* **TASK ITEM**
In the entries that follow, the lines from the line containing "Kontaktní informace" up to and including the line containing "Плетёный пластик легко очищается, не требует" must be copied exactly, with pictures omitted.

* **RECORDS FOR THIS TASK**

= Beginning of Section =

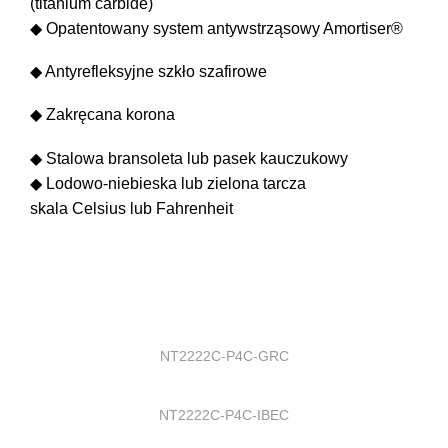
(titanium carbide)
◆ Opatentowany system antywstrząsowy Amortiser®
◆ Antyrefleksyjne szkło szafirowe
◆ Zakręcana korona
◆ Stalowa bransoleta lub pasek kauczukowy
◆ Lodowo-niebieska lub zielona tarcza
skala Celsius lub Fahrenheit
NT2222C-P4C-GRC
NT2222C-P4C-IBEC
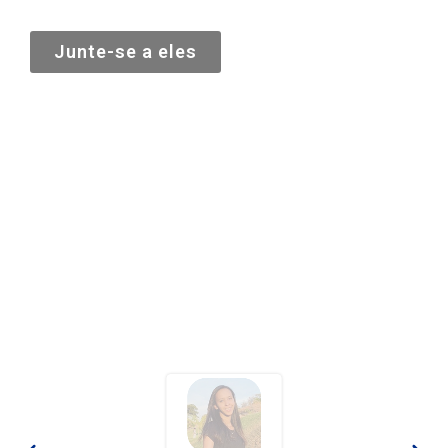
Junte-se a eles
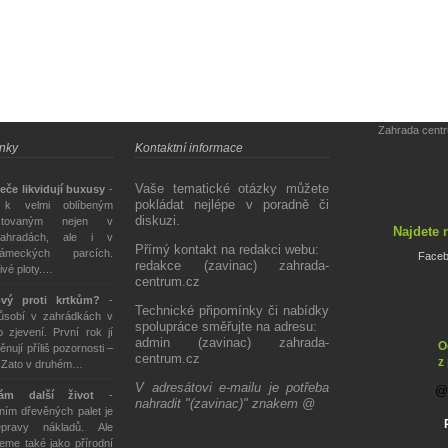
Zahrada cent
ánky
Kontaktní informace
Vaše tematické otázky můžete
eče likvidují buxusy
-
pokládat nejlépe v poradně či
 k velmi oblíbeným
diskuzi.
stovaným nejen v
Najdete 
ahradách, ale i v
Přímý kontakt na redakci webu:
ámeckých parcích.
Face
redakce (zavinac) zahrada-
živé ploty.…
centrum.cz
ový proti krtkům?
-
Technické připomínky či nabídky
působí v zahrádkách v
spolupráce směřujte na adresu:
 zjevení. První rok jí
admin (zavinac) zahrada-
O
ěnují příliš pozornosti –
centrum.cz
z
. Zato v druhém…
V adresátovi e-mailu je potřeba
tám další život
-
nahradit "(zavinac)" znakem @
ím dřevěných palet je
epravy nákladů. Ale
eme také jako přírodní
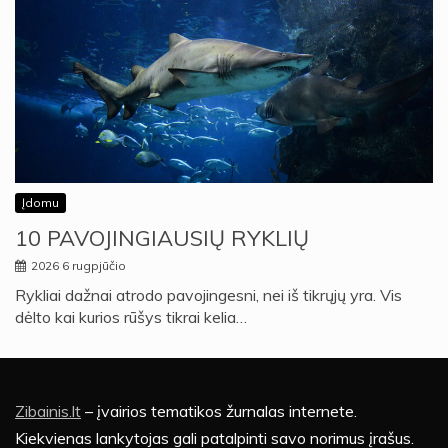
Įdomu
10 PAVOJINGIAUSIŲ RYKLIŲ
2026 6 rugpjūčio
Rykliai dažnai atrodo pavojingesni, nei iš tikrųjų yra. Vis
dėlto kai kurios rūšys tikrai kelia…
Zibainis.lt
– įvairios tematikos žurnalas internete.
Kiekvienas lankytojas gali patalpinti savo norimus įrašus.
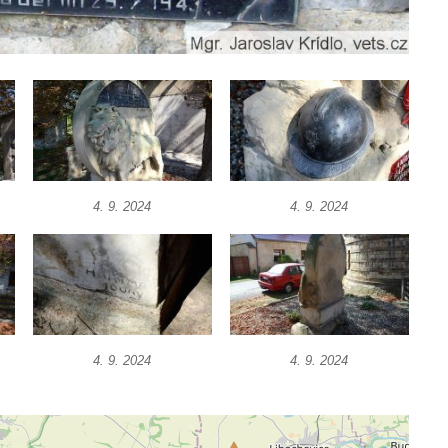
4. 9. 2024
4. 9. 2024
4. 9. 2024
4. 9. 2024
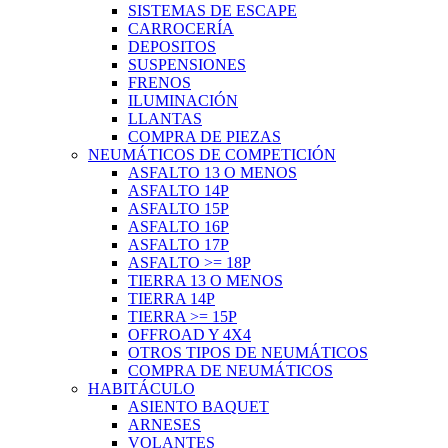
SISTEMAS DE ESCAPE
CARROCERÍA
DEPOSITOS
SUSPENSIONES
FRENOS
ILUMINACIÓN
LLANTAS
COMPRA DE PIEZAS
NEUMÁTICOS DE COMPETICIÓN
ASFALTO 13 O MENOS
ASFALTO 14P
ASFALTO 15P
ASFALTO 16P
ASFALTO 17P
ASFALTO >= 18P
TIERRA 13 O MENOS
TIERRA 14P
TIERRA >= 15P
OFFROAD Y 4X4
OTROS TIPOS DE NEUMÁTICOS
COMPRA DE NEUMÁTICOS
HABITÁCULO
ASIENTO BAQUET
ARNESES
VOLANTES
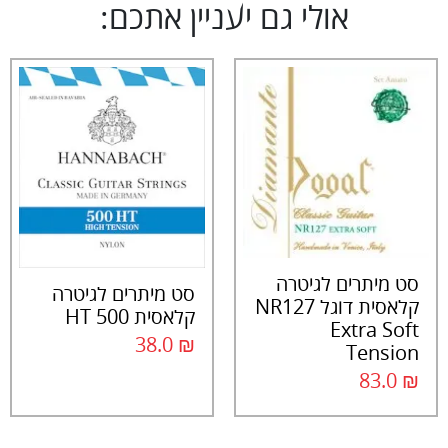
אולי גם יעניין אתכם:
סט מיתרים לגיטרה
סט מיתרים לגיטרה
קלאסית דוגל NR127
קלאסית HT 500
Extra Soft
38.0
₪
Tension
83.0
₪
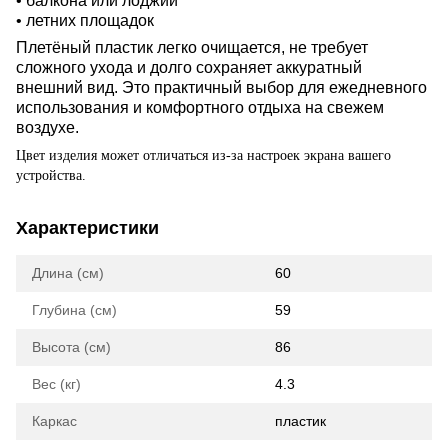
• балкона или лоджии
• летних площадок
Плетёный пластик легко очищается, не требует
сложного ухода и долго сохраняет аккуратный
внешний вид. Это практичный выбор для ежедневного
использования и комфортного отдыха на свежем
воздухе.
Цвет изделия может отличаться из-за настроек экрана вашего
устройства.
Характеристики
Длина (см)
60
Глубина (см)
59
Высота (см)
86
Вес (кг)
4.3
Каркас
пластик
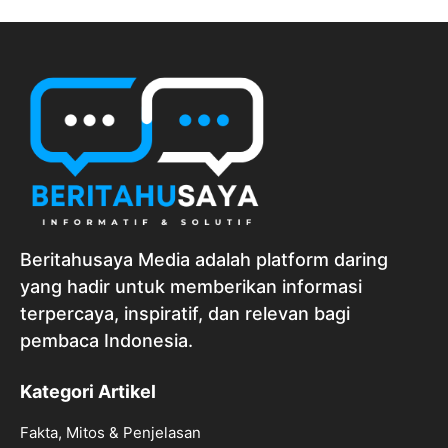
Beritahusaya Media adalah platform daring
yang hadir untuk memberikan informasi
terpercaya, inspiratif, dan relevan bagi
pembaca Indonesia.
Kategori Artikel
Fakta, Mitos & Penjelasan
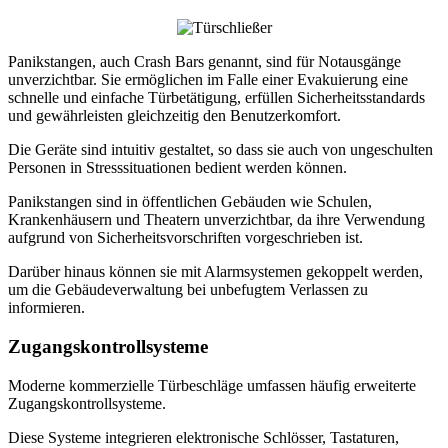
Panikstangen, auch Crash Bars genannt, sind für Notausgänge
unverzichtbar. Sie ermöglichen im Falle einer Evakuierung eine
schnelle und einfache Türbetätigung, erfüllen Sicherheitsstandards
und gewährleisten gleichzeitig den Benutzerkomfort.
Die Geräte sind intuitiv gestaltet, so dass sie auch von ungeschulten
Personen in Stresssituationen bedient werden können.
Panikstangen sind in öffentlichen Gebäuden wie Schulen,
Krankenhäusern und Theatern unverzichtbar, da ihre Verwendung
aufgrund von Sicherheitsvorschriften vorgeschrieben ist.
Darüber hinaus können sie mit Alarmsystemen gekoppelt werden,
um die Gebäudeverwaltung bei unbefugtem Verlassen zu
informieren.
Zugangskontrollsysteme
Moderne kommerzielle Türbeschläge umfassen häufig erweiterte
Zugangskontrollsysteme.
Diese Systeme integrieren elektronische Schlösser, Tastaturen,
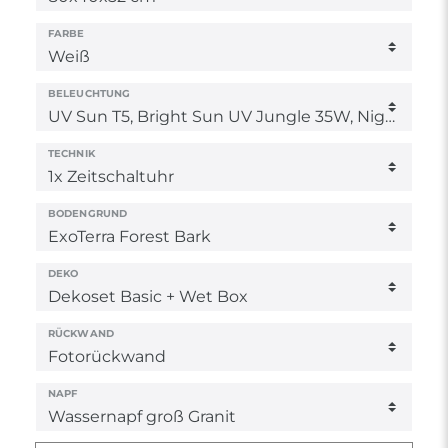
FARBE
BELEUCHTUNG
TECHNIK
BODENGRUND
DEKO
RÜCKWAND
NAPF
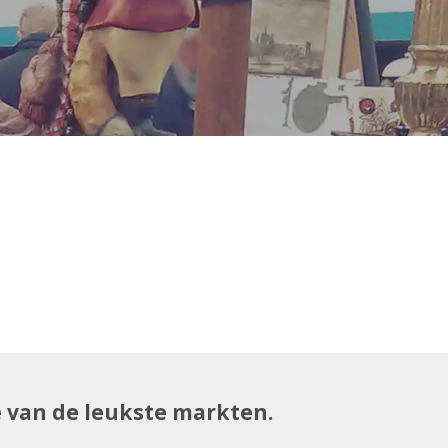
e van de leukste markten.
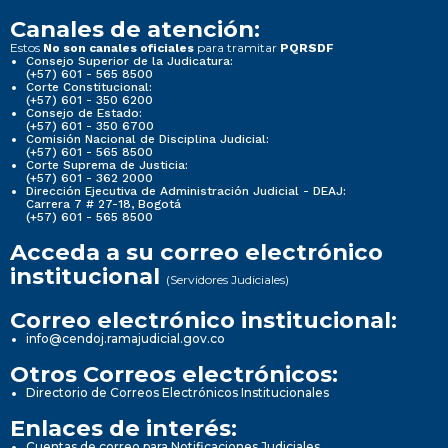
Canales de atención:
Estos
para tramitar
No son canales oficiales
PQRSDF
Consejo Superior de la Judicatura:
(+57) 601 - 565 8500
Corte Constitucional:
(+57) 601 - 350 6200
Consejo de Estado:
(+57) 601 - 350 6700
Comisión Nacional de Disciplina Judicial:
(+57) 601 - 565 8500
Corte Suprema de Justicia:
(+57) 601 - 362 2000
Dirección Ejecutiva de Administración Judicial - DEAJ:
Carrera 7 # 27-18, Bogotá
(+57) 601 - 565 8500
Acceda a su correo electrónico
institucional
(Servidores Judiciales)
Correo electrónico institucional:
info@cendoj.ramajudicial.gov.co
Otros Correos electrónicos:
Directorio de Correos Electrónicos Institucionales
Enlaces de interés:
Cuentas de correo para Notificaciones Judiciales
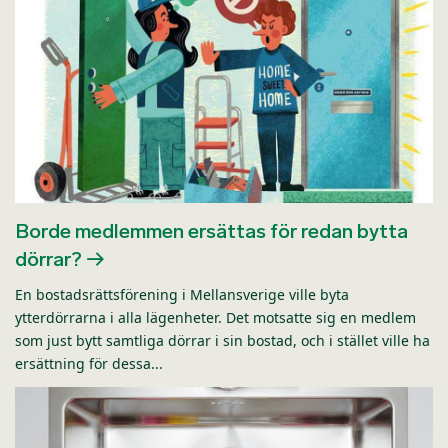
Borde medlemmen ersättas för redan bytta
dörrar?
En bostadsrättsförening i Mellansverige ville byta
ytterdörrarna i alla lägenheter. Det motsatte sig en medlem
som just bytt samtliga dörrar i sin bostad, och i stället ville ha
ersättning för dessa...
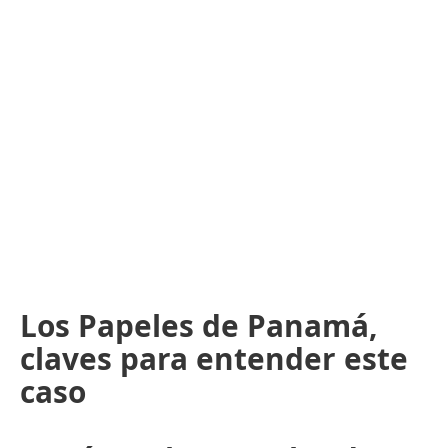
Los Papeles de Panamá,
claves para entender este
caso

= End of Section =

* **TASK SOLUTION**
Kontaktní informace
Vaše tematické otázky můžete
eče likvidují buxusy
-
pokládat nejlépe v poradně či
 k velmi oblíbeným
diskuzi.
stovaným nejen v
Najdete 
ahradách, ale i v
Přímý kontakt na redakci webu:
ámeckých parcích.
Face
redakce (zavinac) zahrada-
živé ploty.…
centrum.cz
ový proti krtkům?
-
Technické připomínky či nabídky
působí v zahrádkách v
spolupráce směřujte na adresu:
 zjevení. První rok jí
admin (zavinac) zahrada-
O
ěnují příliš pozornosti –
centrum.cz
z
. Zato v druhém…
V adresátovi e-mailu je potřeba
tám další život
-
nahradit "(zavinac)" znakem @
ím dřevěných palet je
epravy nákladů. Ale
eme také jako přírodní
Įdomu
10 PAVOJINGIAUSIŲ RYKLIŲ
2026 6 rugpjūčio
Rykliai dažnai atrodo pavojingesni, nei iš tikrųjų yra. Vis
dėlto kai kurios rūšys tikrai kelia…
Zibainis.lt
– įvairios tematikos žurnalas internete.
Kiekvienas lankytojas gali patalpinti savo norimus įrašus.
4. 9. 2024
4. 9. 2024
4. 9. 2024
4. 9. 2024
SISTEMAS DE ESCAPE
CARROCERÍA
DEPOSITOS
SUSPENSIONES
FRENOS
ILUMINACIÓN
LLANTAS
COMPRA DE PIEZAS
NEUMÁTICOS DE COMPETICIÓN
ASFALTO 13 O MENOS
ASFALTO 14P
ASFALTO 15P
ASFALTO 16P
ASFALTO 17P
ASFALTO >= 18P
TIERRA 13 O MENOS
TIERRA 14P
TIERRA >= 15P
OFFROAD Y 4X4
OTROS TIPOS DE NEUMÁTICOS
COMPRA DE NEUMÁTICOS
HABITÁCULO
ASIENTO BAQUET
ARNESES
VOLANTES
אולי גם יעניין אתכם:
סט מיתרים לגיטרה
סט מיתרים לגיטרה
קלאסית דוגל NR127
קלאסית HT 500
Extra Soft
38.0
₪
Tension
83.0
₪
• балкона или лоджии
• летних площадок
Плетёный пластик легко очищается, не требует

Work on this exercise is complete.